I should add that, in absolute terms, I'll agree it's not that hard to get to the internal slot. But if you're not comfortable working with electronics even the concept of thermal paste and getting at the internal connectors might be a little nerve-wracking, so avoiding that if it's not necessary is a plus (as is the fact that they get to keep the 256M stick that's in that slot--tossing it in favor of a larger stick would be silly unless you're also putting 1GB in the small accessible slot).

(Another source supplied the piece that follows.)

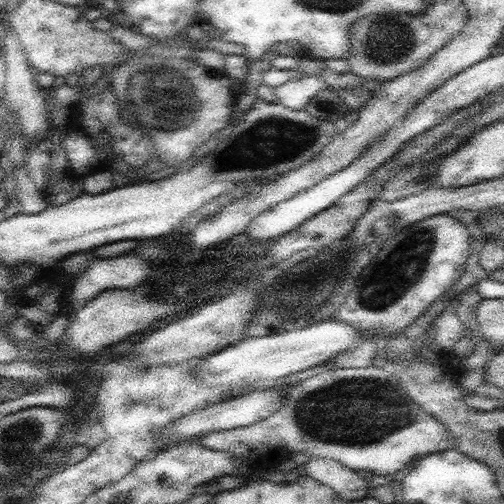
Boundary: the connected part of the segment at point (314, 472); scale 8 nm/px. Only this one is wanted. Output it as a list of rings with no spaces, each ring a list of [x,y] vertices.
[[[322,457],[306,458],[304,468],[308,476],[331,486],[343,500],[356,502],[367,498],[366,492],[369,487],[366,479],[338,460]]]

And while RAM compatibility on older systems is a YMMV thing--some people do fine with cheaper sticks, some have trouble--it's a fact that Apple systems of a slightly older vintage than the iMac in question could have problems recognizing some RAM--there was a big brouhaha in 2001 when an Apple firmware update disabled marginal 3rd party RAM for a lot of people. I've personally bought RAM from a junk electronics shop that wouldn't work in a AGP G4 tower (again, older than this iMac); when I brought it back, the owner--who sees more ancient Macs that just about anybody--wasn't surprised, because "Those tend to be picky about RAM." He had a separate box of superficially-identical sticks that would work in old G4 towers.

Not nearly as much of a problem these days, and entirely possible that it wasn't for that vintage iMac either, but OWC is a guaranteed safe bet at a reasonable price.
I think I'll go with the easier route for now at least. See how that goes and the performance boost. If needed, we shall venture into the other RAM spot.

I will go with OWC as it's cheap and guaranteed. Thanks for all the help!